Back-Up Care – If both parents work, plan ahead for days when your child is sick or the school is closed due to weather or in-service days. Look ahead at the school district calendar and always have a few reliable babysitters on speed dial.
Don’t have much flexibility with your job when your child is sick? Akron Children’s Estelle Kaufmann Sick Child Care Center is available Monday through Friday from 6:30 am to 9:30 pm for $60 per day. Some local employers may underwrite all or part of the cost. For details, see our Sick Child Care Center page.
Backpacks – High on the list of back-to-school supplies is a sturdy backpack. Choose a backpack with two wide, padded straps and a padded back for comfort. Use a bathroom scale to weigh the loaded backpack. It should never be more than 15 percent of your child’s body weight. Pediatric orthopedic surgeon Dr. Todd Ritzman offers more tips on safe backpack use.

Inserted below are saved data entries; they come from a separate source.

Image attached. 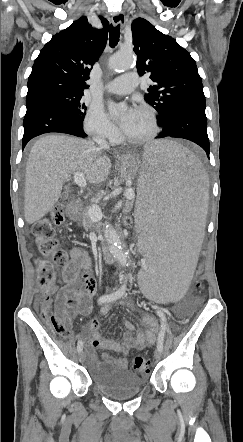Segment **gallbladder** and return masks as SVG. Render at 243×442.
I'll return each mask as SVG.
<instances>
[{
	"label": "gallbladder",
	"instance_id": "bac80fb5",
	"mask_svg": "<svg viewBox=\"0 0 243 442\" xmlns=\"http://www.w3.org/2000/svg\"><path fill=\"white\" fill-rule=\"evenodd\" d=\"M71 191L70 187H65L64 192L61 195V199L65 200L68 197L69 192Z\"/></svg>",
	"mask_w": 243,
	"mask_h": 442
}]
</instances>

Brown Bag Ready – If your child packs a lunch, think ahead about ideas that are both healthy and appetizing. Veggie sticks may be more likely to get eaten with small cup of dip, and a whole wheat sandwich may be more appealing if cut with a cute cookie cutter. Give kids a say in what they pack. Ideas abound on the Internet. And don’t forget to include an ice pack to keep meats and dairy products cold.
Quick & Tasty Dinners – The lazy days of summer will soon give way to early wake-ups, the rush to extra-curricular activities and homework. Planning, again, is the key.
Plot dinners a week out and make sure you get everything you need on your shopping trips. Pull out the crock pot and use the weekend to make and freeze main dishes for the weekdays ahead. Think about double-duty foods, such as the brisket that can be used in sandwiches one night and tacos the next.
“There’s likely to be some fears about new situations and the unknown mixed with the excitement of seeing friends and teachers again,” he said.
The best way to overcome fear is to give kids as much information as possible. So be sure to carefully read all correspondence from the school and take opportunities to visit the school and attend open house.
“A new school year is a brand new beginning,” Dr. Putt said. “If grades began to slip last year or there were struggles, conflicts with friends or other difficulties, it is important to reassure them that this is a fresh start and that it’s going to be a great year.”